● **Instruction**:
All records are to be printed again exactly as they appear.

[Records from a collection]
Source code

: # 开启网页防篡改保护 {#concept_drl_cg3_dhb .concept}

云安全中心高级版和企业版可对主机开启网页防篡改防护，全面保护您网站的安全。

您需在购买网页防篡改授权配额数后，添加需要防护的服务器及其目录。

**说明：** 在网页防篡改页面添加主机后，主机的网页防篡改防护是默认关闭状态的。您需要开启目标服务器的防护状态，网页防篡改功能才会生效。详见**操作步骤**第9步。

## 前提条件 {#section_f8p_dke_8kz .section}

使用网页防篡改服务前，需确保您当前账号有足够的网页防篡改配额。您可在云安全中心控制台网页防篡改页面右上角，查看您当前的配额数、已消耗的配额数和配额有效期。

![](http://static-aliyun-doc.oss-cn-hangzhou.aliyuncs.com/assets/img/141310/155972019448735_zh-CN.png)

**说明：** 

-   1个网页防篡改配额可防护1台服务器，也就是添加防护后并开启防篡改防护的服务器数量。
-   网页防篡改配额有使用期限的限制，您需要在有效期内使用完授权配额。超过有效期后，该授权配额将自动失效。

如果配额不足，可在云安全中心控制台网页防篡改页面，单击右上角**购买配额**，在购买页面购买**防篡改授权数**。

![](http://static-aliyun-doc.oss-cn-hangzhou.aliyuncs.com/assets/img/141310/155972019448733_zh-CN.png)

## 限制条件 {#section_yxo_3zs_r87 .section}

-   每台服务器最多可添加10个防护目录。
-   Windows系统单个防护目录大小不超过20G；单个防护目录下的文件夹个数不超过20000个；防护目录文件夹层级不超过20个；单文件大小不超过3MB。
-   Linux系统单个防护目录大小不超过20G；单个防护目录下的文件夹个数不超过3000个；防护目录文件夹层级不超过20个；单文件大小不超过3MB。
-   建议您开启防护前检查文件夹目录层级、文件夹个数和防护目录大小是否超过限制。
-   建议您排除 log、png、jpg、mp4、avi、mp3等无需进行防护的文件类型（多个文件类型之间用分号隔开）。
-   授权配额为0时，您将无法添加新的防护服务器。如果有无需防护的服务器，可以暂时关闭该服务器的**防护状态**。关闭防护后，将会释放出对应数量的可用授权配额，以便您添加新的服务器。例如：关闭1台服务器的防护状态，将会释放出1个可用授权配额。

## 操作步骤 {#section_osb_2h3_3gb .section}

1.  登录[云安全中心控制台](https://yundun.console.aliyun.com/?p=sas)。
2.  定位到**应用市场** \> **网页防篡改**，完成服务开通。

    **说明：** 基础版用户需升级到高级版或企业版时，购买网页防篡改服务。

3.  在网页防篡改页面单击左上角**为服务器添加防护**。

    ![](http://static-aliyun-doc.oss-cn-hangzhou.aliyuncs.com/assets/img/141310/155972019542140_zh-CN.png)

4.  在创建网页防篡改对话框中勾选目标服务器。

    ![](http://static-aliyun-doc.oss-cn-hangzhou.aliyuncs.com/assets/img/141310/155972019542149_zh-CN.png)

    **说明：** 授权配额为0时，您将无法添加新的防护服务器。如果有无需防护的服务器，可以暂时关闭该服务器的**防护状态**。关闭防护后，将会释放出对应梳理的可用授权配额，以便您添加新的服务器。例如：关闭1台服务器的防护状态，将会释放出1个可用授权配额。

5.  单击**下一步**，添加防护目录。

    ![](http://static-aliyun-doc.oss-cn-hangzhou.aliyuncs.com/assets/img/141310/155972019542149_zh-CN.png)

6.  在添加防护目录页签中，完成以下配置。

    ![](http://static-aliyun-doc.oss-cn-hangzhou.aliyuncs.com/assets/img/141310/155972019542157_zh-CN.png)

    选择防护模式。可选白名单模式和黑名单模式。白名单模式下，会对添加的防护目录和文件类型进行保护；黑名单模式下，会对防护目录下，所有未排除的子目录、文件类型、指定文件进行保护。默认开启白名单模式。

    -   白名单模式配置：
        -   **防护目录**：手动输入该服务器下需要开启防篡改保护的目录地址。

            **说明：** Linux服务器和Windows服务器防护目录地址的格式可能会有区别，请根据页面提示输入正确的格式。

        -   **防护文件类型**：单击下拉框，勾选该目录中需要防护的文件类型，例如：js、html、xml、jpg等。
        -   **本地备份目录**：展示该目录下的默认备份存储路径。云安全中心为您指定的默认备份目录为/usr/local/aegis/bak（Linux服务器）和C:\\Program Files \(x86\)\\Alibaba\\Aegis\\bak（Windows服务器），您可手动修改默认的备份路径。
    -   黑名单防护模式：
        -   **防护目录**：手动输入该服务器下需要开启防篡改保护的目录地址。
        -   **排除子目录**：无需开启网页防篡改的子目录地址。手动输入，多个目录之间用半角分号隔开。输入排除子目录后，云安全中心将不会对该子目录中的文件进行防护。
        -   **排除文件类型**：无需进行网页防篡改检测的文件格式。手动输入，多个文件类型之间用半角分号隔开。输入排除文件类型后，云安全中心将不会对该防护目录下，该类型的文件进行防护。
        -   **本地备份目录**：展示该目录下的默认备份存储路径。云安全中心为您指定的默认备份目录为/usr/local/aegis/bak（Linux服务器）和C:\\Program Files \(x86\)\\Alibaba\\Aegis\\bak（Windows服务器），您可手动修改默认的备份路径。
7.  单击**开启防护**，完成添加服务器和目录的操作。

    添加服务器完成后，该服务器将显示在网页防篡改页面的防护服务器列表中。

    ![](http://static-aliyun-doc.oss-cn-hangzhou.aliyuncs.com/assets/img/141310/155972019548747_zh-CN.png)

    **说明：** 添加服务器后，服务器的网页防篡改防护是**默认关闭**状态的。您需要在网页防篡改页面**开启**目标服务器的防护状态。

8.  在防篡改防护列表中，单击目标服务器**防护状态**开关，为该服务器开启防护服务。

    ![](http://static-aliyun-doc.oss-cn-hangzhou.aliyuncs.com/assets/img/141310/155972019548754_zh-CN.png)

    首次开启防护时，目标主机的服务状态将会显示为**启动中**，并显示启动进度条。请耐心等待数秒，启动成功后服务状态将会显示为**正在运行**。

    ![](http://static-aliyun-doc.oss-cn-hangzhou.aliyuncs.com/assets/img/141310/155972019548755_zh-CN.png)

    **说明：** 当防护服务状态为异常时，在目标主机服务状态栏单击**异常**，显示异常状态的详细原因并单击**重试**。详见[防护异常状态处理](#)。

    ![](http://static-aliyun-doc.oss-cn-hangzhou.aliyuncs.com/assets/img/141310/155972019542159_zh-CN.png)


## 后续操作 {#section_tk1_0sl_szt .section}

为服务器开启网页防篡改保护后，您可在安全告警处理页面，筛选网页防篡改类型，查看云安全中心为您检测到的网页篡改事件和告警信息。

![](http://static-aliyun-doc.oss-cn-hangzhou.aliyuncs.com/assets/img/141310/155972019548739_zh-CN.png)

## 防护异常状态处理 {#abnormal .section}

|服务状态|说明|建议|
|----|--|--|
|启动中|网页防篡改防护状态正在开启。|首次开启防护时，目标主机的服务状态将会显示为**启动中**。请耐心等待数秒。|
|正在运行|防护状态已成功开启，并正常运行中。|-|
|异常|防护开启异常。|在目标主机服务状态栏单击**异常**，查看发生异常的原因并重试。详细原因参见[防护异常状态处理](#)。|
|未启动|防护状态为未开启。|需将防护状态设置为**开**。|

● **Solution to the problem**:
Source code

: # 开启网页防篡改保护 {#concept_drl_cg3_dhb .concept}

云安全中心高级版和企业版可对主机开启网页防篡改防护，全面保护您网站的安全。

您需在购买网页防篡改授权配额数后，添加需要防护的服务器及其目录。

**说明：** 在网页防篡改页面添加主机后，主机的网页防篡改防护是默认关闭状态的。您需要开启目标服务器的防护状态，网页防篡改功能才会生效。详见**操作步骤**第9步。

## 前提条件 {#section_f8p_dke_8kz .section}

使用网页防篡改服务前，需确保您当前账号有足够的网页防篡改配额。您可在云安全中心控制台网页防篡改页面右上角，查看您当前的配额数、已消耗的配额数和配额有效期。

![](http://static-aliyun-doc.oss-cn-hangzhou.aliyuncs.com/assets/img/141310/155972019448735_zh-CN.png)

**说明：** 

-   1个网页防篡改配额可防护1台服务器，也就是添加防护后并开启防篡改防护的服务器数量。
-   网页防篡改配额有使用期限的限制，您需要在有效期内使用完授权配额。超过有效期后，该授权配额将自动失效。

如果配额不足，可在云安全中心控制台网页防篡改页面，单击右上角**购买配额**，在购买页面购买**防篡改授权数**。

![](http://static-aliyun-doc.oss-cn-hangzhou.aliyuncs.com/assets/img/141310/155972019448733_zh-CN.png)

## 限制条件 {#section_yxo_3zs_r87 .section}

-   每台服务器最多可添加10个防护目录。
-   Windows系统单个防护目录大小不超过20G；单个防护目录下的文件夹个数不超过20000个；防护目录文件夹层级不超过20个；单文件大小不超过3MB。
-   Linux系统单个防护目录大小不超过20G；单个防护目录下的文件夹个数不超过3000个；防护目录文件夹层级不超过20个；单文件大小不超过3MB。
-   建议您开启防护前检查文件夹目录层级、文件夹个数和防护目录大小是否超过限制。
-   建议您排除 log、png、jpg、mp4、avi、mp3等无需进行防护的文件类型（多个文件类型之间用分号隔开）。
-   授权配额为0时，您将无法添加新的防护服务器。如果有无需防护的服务器，可以暂时关闭该服务器的**防护状态**。关闭防护后，将会释放出对应数量的可用授权配额，以便您添加新的服务器。例如：关闭1台服务器的防护状态，将会释放出1个可用授权配额。

## 操作步骤 {#section_osb_2h3_3gb .section}

1.  登录[云安全中心控制台](https://yundun.console.aliyun.com/?p=sas)。
2.  定位到**应用市场** \> **网页防篡改**，完成服务开通。

    **说明：** 基础版用户需升级到高级版或企业版时，购买网页防篡改服务。

3.  在网页防篡改页面单击左上角**为服务器添加防护**。

    ![](http://static-aliyun-doc.oss-cn-hangzhou.aliyuncs.com/assets/img/141310/155972019542140_zh-CN.png)

4.  在创建网页防篡改对话框中勾选目标服务器。

    ![](http://static-aliyun-doc.oss-cn-hangzhou.aliyuncs.com/assets/img/141310/155972019542149_zh-CN.png)

    **说明：** 授权配额为0时，您将无法添加新的防护服务器。如果有无需防护的服务器，可以暂时关闭该服务器的**防护状态**。关闭防护后，将会释放出对应梳理的可用授权配额，以便您添加新的服务器。例如：关闭1台服务器的防护状态，将会释放出1个可用授权配额。

5.  单击**下一步**，添加防护目录。

    ![](http://static-aliyun-doc.oss-cn-hangzhou.aliyuncs.com/assets/img/141310/155972019542149_zh-CN.png)

6.  在添加防护目录页签中，完成以下配置。

    ![](http://static-aliyun-doc.oss-cn-hangzhou.aliyuncs.com/assets/img/141310/155972019542157_zh-CN.png)

    选择防护模式。可选白名单模式和黑名单模式。白名单模式下，会对添加的防护目录和文件类型进行保护；黑名单模式下，会对防护目录下，所有未排除的子目录、文件类型、指定文件进行保护。默认开启白名单模式。

    -   白名单模式配置：
        -   **防护目录**：手动输入该服务器下需要开启防篡改保护的目录地址。

            **说明：** Linux服务器和Windows服务器防护目录地址的格式可能会有区别，请根据页面提示输入正确的格式。

        -   **防护文件类型**：单击下拉框，勾选该目录中需要防护的文件类型，例如：js、html、xml、jpg等。
        -   **本地备份目录**：展示该目录下的默认备份存储路径。云安全中心为您指定的默认备份目录为/usr/local/aegis/bak（Linux服务器）和C:\\Program Files \(x86\)\\Alibaba\\Aegis\\bak（Windows服务器），您可手动修改默认的备份路径。
    -   黑名单防护模式：
        -   **防护目录**：手动输入该服务器下需要开启防篡改保护的目录地址。
        -   **排除子目录**：无需开启网页防篡改的子目录地址。手动输入，多个目录之间用半角分号隔开。输入排除子目录后，云安全中心将不会对该子目录中的文件进行防护。
        -   **排除文件类型**：无需进行网页防篡改检测的文件格式。手动输入，多个文件类型之间用半角分号隔开。输入排除文件类型后，云安全中心将不会对该防护目录下，该类型的文件进行防护。
        -   **本地备份目录**：展示该目录下的默认备份存储路径。云安全中心为您指定的默认备份目录为/usr/local/aegis/bak（Linux服务器）和C:\\Program Files \(x86\)\\Alibaba\\Aegis\\bak（Windows服务器），您可手动修改默认的备份路径。
7.  单击**开启防护**，完成添加服务器和目录的操作。

    添加服务器完成后，该服务器将显示在网页防篡改页面的防护服务器列表中。

    ![](http://static-aliyun-doc.oss-cn-hangzhou.aliyuncs.com/assets/img/141310/155972019548747_zh-CN.png)

    **说明：** 添加服务器后，服务器的网页防篡改防护是**默认关闭**状态的。您需要在网页防篡改页面**开启**目标服务器的防护状态。

8.  在防篡改防护列表中，单击目标服务器**防护状态**开关，为该服务器开启防护服务。

    ![](http://static-aliyun-doc.oss-cn-hangzhou.aliyuncs.com/assets/img/141310/155972019548754_zh-CN.png)

    首次开启防护时，目标主机的服务状态将会显示为**启动中**，并显示启动进度条。请耐心等待数秒，启动成功后服务状态将会显示为**正在运行**。

    ![](http://static-aliyun-doc.oss-cn-hangzhou.aliyuncs.com/assets/img/141310/155972019548755_zh-CN.png)

    **说明：** 当防护服务状态为异常时，在目标主机服务状态栏单击**异常**，显示异常状态的详细原因并单击**重试**。详见[防护异常状态处理](#)。

    ![](http://static-aliyun-doc.oss-cn-hangzhou.aliyuncs.com/assets/img/141310/155972019542159_zh-CN.png)


## 后续操作 {#section_tk1_0sl_szt .section}

为服务器开启网页防篡改保护后，您可在安全告警处理页面，筛选网页防篡改类型，查看云安全中心为您检测到的网页篡改事件和告警信息。

![](http://static-aliyun-doc.oss-cn-hangzhou.aliyuncs.com/assets/img/141310/155972019548739_zh-CN.png)

## 防护异常状态处理 {#abnormal .section}

|服务状态|说明|建议|
|----|--|--|
|启动中|网页防篡改防护状态正在开启。|首次开启防护时，目标主机的服务状态将会显示为**启动中**。请耐心等待数秒。|
|正在运行|防护状态已成功开启，并正常运行中。|-|
|异常|防护开启异常。|在目标主机服务状态栏单击**异常**，查看发生异常的原因并重试。详细原因参见[防护异常状态处理](#)。|
|未启动|防护状态为未开启。|需将防护状态设置为**开**。|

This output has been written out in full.